RAW DATA>
———

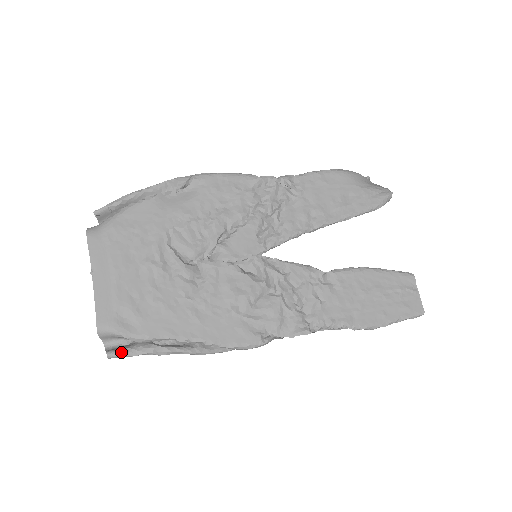
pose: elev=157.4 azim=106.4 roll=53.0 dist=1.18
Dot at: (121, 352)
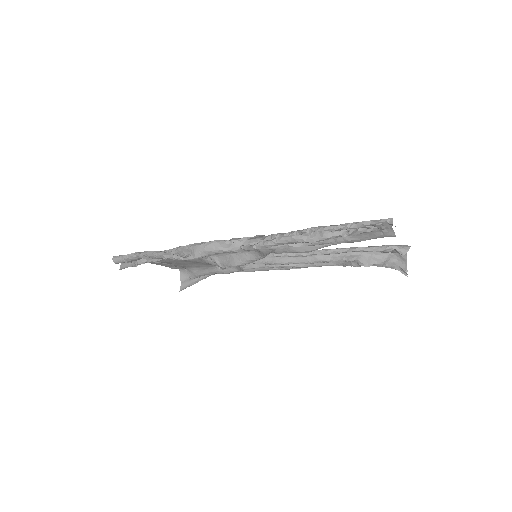
Dot at: (122, 255)
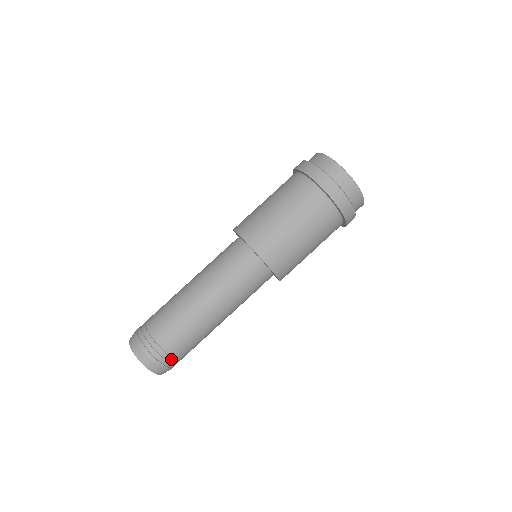
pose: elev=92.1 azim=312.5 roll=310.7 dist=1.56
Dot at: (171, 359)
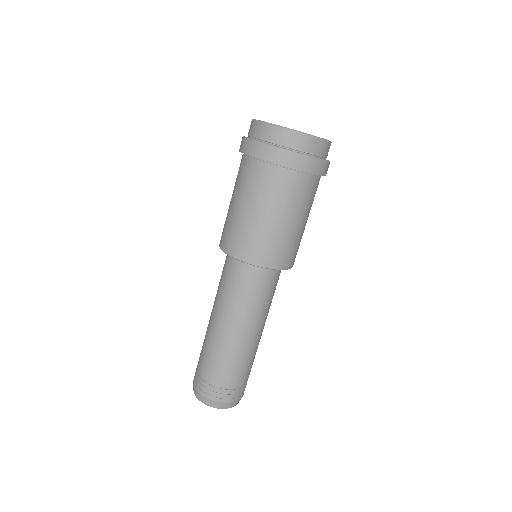
Dot at: (231, 391)
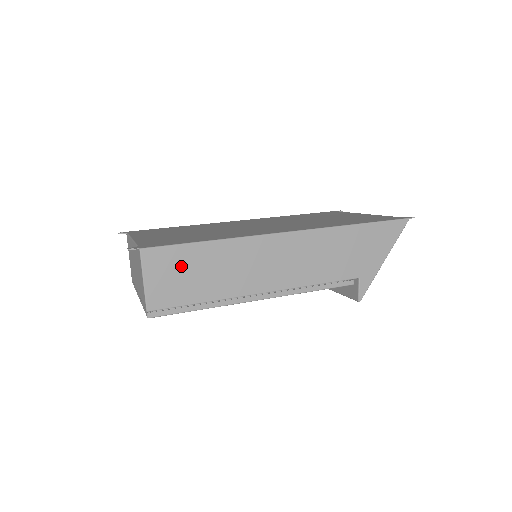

———

Rewrite all of the lines above, substituting "camera" for every occurrence of "pose" and leaving everything else unchanged. Omit the pictures.

ANSWER TO THE TASK>
camera: elev=157.4 azim=106.4 roll=53.0 dist=1.18
Dot at: (121, 352)
Dot at: (122, 255)
camera: elev=92.1 azim=312.5 roll=310.7 dist=1.56
Dot at: (171, 359)
Dot at: (231, 391)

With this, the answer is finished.